Bagi masyarakat yang bermukim di bantaran sungai, air sungai merupakan sumber air utama untuk keperluan mandi, cuci, kakus, pembuangan limbah, dan sebagainya. Dalam kehidupan sehari-hari, manusia tidak bisa terlepas dari air. Dalam sehari, keperluan air orang Indonesia mencapai 100 liter. Air sungai tersebut merupakan faktor lingkungan yang berpotensi besar mempengaruhi status kesehatan mereka.


Di Jakarta terdapat tiga belas sungai dan menurut Kepala Badan Lingkungan hidup, sebagian besar dari sungai tersebut tergolong tercemar berat. Sungai Ciliwung merupakan sungai yang memiliki tingkat pencemaran paling tinggi. Tak bisa dibayangkan bagaimana besarnya potensi penyakit yang mengancam banyak jiwa yang bermukim di bantaran sungai tersebut dan menggunakan airnya untuk keperluan sehari-hari. Salah satunya contohnya adalah seorang ibu yang berkumim di bantaran sungai Ciliwung dengan ruangan 2 x 3 m yang harus kehilangan anaknya karena penyakit muntaber setelah sebelumnya kehilangan suaminya. Dan mungkin masih banyak kejadian lainnya yang telah atau akan menimpa banyak keluarga yang bermukim di tiga belas sungai di Jakarta.


Air sungai memang merupakan salah satu sumber air penduduk Indonesia di samping air laut, air tanah, air hujan, dan mata air. Namun, permasalahannya adalah syarat-syarat air yang baik tidak dimiliki air yang mengalir di sungai-sungai Jakarta. Terdapat tiga faktor bagi air yang memenuhi syarat kesehatan manusia, yaitu : 1. faktor fisik : tidak berbau, tidak berasa, dan tidak berwarna, 2. faktor biologi : tidak mengandung mikroorganisme, seperti bakteri, virus, dan telur cacing, dan 3. faktor kimia : tidak mengandung bahan berbahaya beracun (B3). Air yang terkontaminasi dan digunakan untuk keperluan sehari-hari akan menyebabkan water borne disease atau penyakit-penyakit yang ditularkan melalui air bagi masyarakat yan menggunakannya khususnya masyarakat yang bermukim di bantaran sungai.

Cuplikan data:
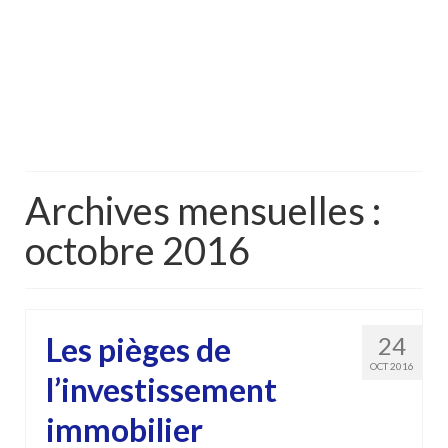
Archives mensuelles :
octobre 2016
Les pièges de
24
OCT 2016
l’investissement
immobilier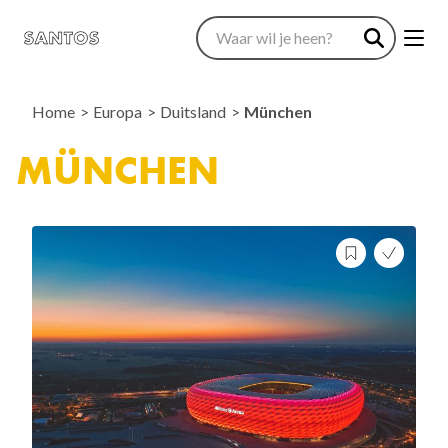
Home
Europa
Duitsland
München
MÜNCHEN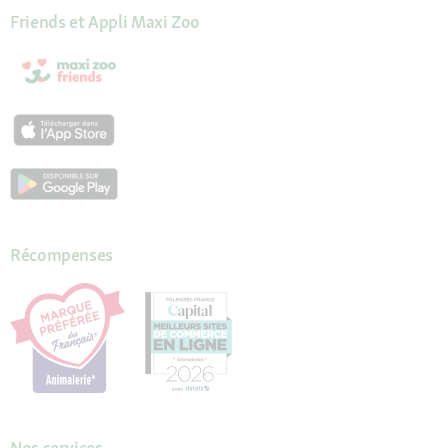
Friends et Appli Maxi Zoo
Récompenses
Nos services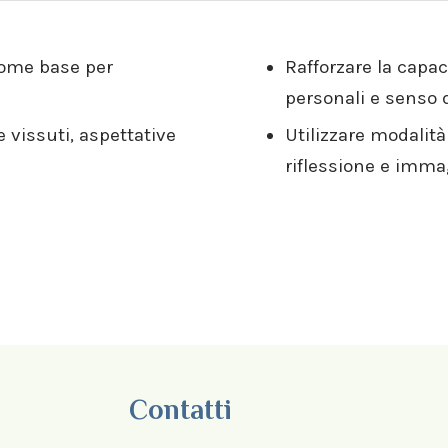
come base per
Rafforzare la capac
personali e senso d
 vissuti, aspettative
Utilizzare modalit
riflessione e imm
Contatti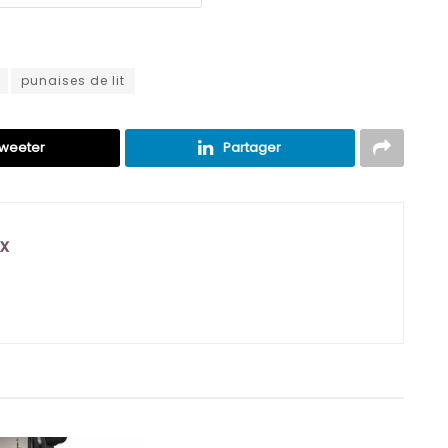
punaises de lit
weeter
Partager
x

*Tugas A*. Terjemahkan kalimat dari kutipan pilihan berikut ke dalam bahasa Inggris: "Sungai Ciliwung merupakan sungai yang memiliki tingkat pencemaran paling tinggi."
*Tugas B*. Tuliskan kembali bagian kutipan pilihan yang dimulai dengan "Di Jakarta terdapat" dan berlanjut hingga "sungai di Jakarta.".
*Tugas C*. Menurut kutipan pilihan, ada berapa sungai di Jakarta?

*Jawaban A*. The Ciliwung River is the river with the highest level of pollution.

*Jawaban B*.
Di Jakarta terdapat tiga belas sungai dan menurut Kepala Badan Lingkungan hidup, sebagian besar dari sungai tersebut tergolong tercemar berat. Sungai Ciliwung merupakan sungai yang memiliki tingkat pencemaran paling tinggi. Tak bisa dibayangkan bagaimana besarnya potensi penyakit yang mengancam banyak jiwa yang bermukim di bantaran sungai tersebut dan menggunakan airnya untuk keperluan sehari-hari. Salah satunya contohnya adalah seorang ibu yang berkumim di bantaran sungai Ciliwung dengan ruangan 2 x 3 m yang harus kehilangan anaknya karena penyakit muntaber setelah sebelumnya kehilangan suaminya. Dan mungkin masih banyak kejadian lainnya yang telah atau akan menimpa banyak keluarga yang bermukim di tiga belas sungai di Jakarta.

*Jawaban C*. Tiga belas sungai.